A probe panel report has indicted six World Bank officials in Nigeria for allegedly conniving with officials of the federal agriculture ministry to defraud the government of project funds to the tune of 100 million naira.

The private Comet newspaper Monday reported that the report was submitted by the Justice Saidu Kawo panel that investigated allegations of procurement irregularities in three World Bank- assisted agricultural projects. The projects are the National Fadama Agricultural Development Project, the National Agricultural Research Projects, and the National Agricultural Technology Support project. The officials did not appear before the panel, citing diplomatic immunity.

The report said "it is crystal clear that the World Bank officials connived with the local key officials to cause financial loss to the federal government under the National Agricultural Research Projects." It recommended that three of the officials directly involved with the procurement be ordered to refund 522,577.75 pounds sterling and 561,840 US dollars to the government, being 25 percent surcharge of the contract sum.

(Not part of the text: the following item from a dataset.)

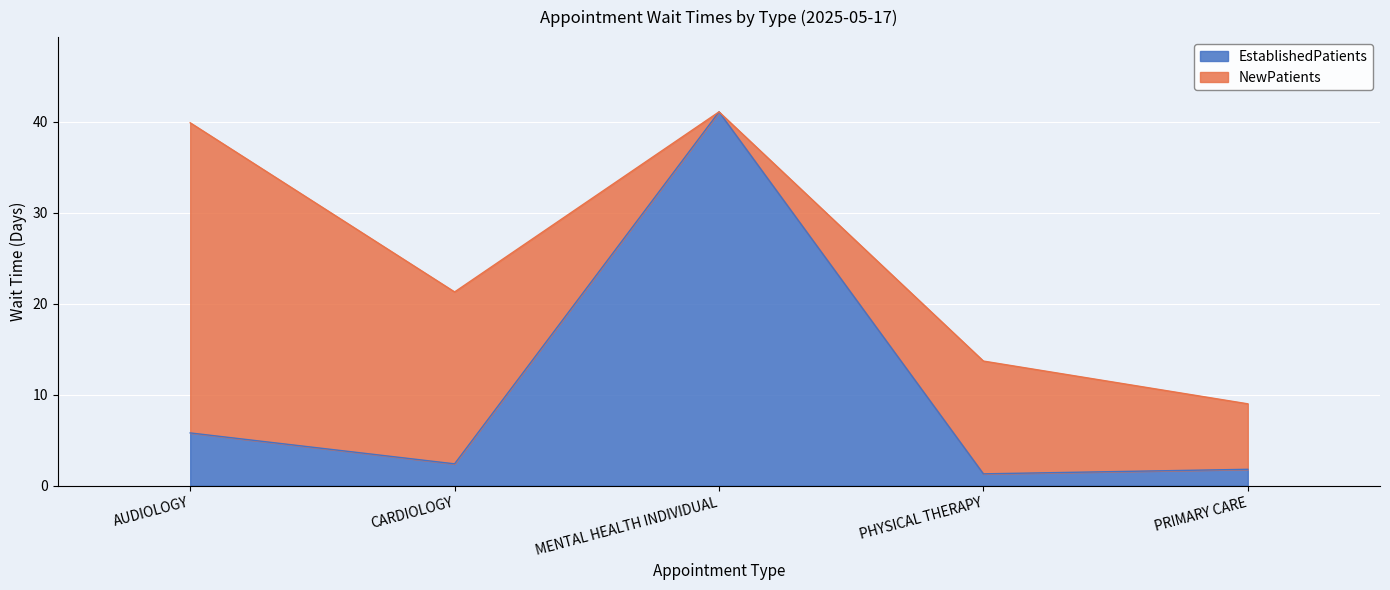

True or false: the data has more than 0 interior local peaks.

True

Explaining how the fraud was perpetrated, the report said it was done through the procurement of obsolete and refurbished equipment at the value of brand new ones. The equipment include 24 agricultural tractors, vehicles, generators, transformers, seed equipment, laboratory equipment and computers.

The report noted that some foreign companies, which bid for the projects, were unduly favoured by the officials, saying "there were recycling of apparently favoured companies in all the three projects." The companies allegedly favoured include Crown Sakura Ltd (UK), which reportedly supplied refurbished generators and tractors, First Fuji Ltd, (Japan), refurbished tractors and vehicles and Shivind Ltd (London), refurbished generators.

The report is the latest in a series of probes ordered by President Olusegun Obasanjo after assuming office in 1999 to clean up the mess left by successive military administrations, particularly in the last 15 years before he took over. Obasanjo, who had vowed to rid the country of corruption, recently signed into law strict anti-corruption measures passed by the National Assembly.